Display Week: DSCC’s Analysis Suggest MicroLED A Niche Product; Manufacturing Challenges Remain

May 17, 2021 by Dave Haynes

MicroLED has received a ton of buzz in digital signage circles the last 2-3 years because of the proposition of building big seamless video walls that look as good as LCD or OLED.

The big barrier to widespread adoption has been cost – driven in part by a need to make production more efficient and speedy, while also minimizing production flaws.

The terms that comes up a lot are mass transfer and yield.

Mass transfer has to do with finding production processes that will shift a LOT of teeny LED light emitters at once and place them hyper-accurately on the display surface. Existing mainstream methods for picking and placing LED light chips are just too slow for microLED because of the sheer number of chips needed to make a big display, even though a lay person looking at the manufacturing machines would think the machines are placing chips at dizzyingly fast pace.

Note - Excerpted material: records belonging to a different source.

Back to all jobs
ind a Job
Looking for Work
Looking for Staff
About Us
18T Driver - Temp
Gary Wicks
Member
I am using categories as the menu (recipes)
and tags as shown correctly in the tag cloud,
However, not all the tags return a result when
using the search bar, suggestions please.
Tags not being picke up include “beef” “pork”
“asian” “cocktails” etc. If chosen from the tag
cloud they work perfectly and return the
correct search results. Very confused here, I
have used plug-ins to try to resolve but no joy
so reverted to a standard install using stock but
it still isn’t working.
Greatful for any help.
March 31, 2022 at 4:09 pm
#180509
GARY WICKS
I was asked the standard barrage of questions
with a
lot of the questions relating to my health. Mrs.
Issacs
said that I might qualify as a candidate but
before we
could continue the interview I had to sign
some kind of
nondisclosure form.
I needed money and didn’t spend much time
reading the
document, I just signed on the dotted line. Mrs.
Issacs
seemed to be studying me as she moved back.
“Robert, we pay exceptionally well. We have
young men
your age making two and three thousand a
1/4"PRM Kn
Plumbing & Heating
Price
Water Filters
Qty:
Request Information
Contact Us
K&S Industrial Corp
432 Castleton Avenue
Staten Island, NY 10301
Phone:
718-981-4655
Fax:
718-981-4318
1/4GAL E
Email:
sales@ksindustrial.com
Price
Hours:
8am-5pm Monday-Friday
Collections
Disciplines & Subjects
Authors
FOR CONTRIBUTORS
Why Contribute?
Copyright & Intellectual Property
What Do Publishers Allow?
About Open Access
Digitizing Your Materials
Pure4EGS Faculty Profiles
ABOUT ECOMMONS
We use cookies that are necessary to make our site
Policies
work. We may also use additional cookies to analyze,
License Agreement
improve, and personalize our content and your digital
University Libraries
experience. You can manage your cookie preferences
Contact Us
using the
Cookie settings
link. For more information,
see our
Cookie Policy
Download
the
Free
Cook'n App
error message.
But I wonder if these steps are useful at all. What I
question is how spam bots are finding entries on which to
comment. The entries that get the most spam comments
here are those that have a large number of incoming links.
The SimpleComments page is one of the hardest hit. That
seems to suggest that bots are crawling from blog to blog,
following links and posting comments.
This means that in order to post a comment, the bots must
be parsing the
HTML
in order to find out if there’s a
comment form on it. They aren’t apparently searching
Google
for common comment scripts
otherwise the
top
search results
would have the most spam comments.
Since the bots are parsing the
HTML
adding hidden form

Instead of single lights, mass transfer means shifting and placing many at once, which speeds things up and reduces production costs.

Various manufacturers are touting processes that use fluids, magnets, stamping and even printing to lay down the LED chips in mass quantities.

The other issue is manufacturing yield, the term that roughly describes production accuracy and efficiency. In simple terms, if you manufacture stuff, when you make 1,000 units, you hope 1,000 units are perfect. But there may be one or more flawed units, so that drops the yield into the 99 percentile.

An analyst at Display Supply Chain’s annual business conference today at Display Week had an interesting slide about yield in his presentation on microLED, breaking down how even a seemingly great level of production efficiency means a lot of flaws when you are talking about a microLED video wall.

The common measure is in terms of nines, as in 99.999% yield being five nines. That would seem like an impressive level of accuracy, but DSCC suggests if that was for a microLED video wall with 4K resolution, that would mean almost 2,500 dead or flawed microLED light emitters to repair or compensate for in some way.

Repairs take time and money, so one of the other ideas out there is to have redundant microLED lights, so that flawed lights would be covered off by neighboring lights. But more lights means more cost and complexity.

DSCC also gets into, into its microLED outlook, some ideas around reducing hardware costs.

It notes a Korean manufacturer, Seoul Viosys, is touting a “triad” chip that puts the three red, green and blue sub-pixels (LED lights) on the same chip, which means the amount of chips being mass transferred would be reduced by two-thirds.

DSCC also cited the North Carolina start-up X Display, which is touting technology that marries the RGB microLED light emitters with the integrated circuit, which removes the need for the thin film transistor backplane (more simply, the plate the LED chips normally get bonded to).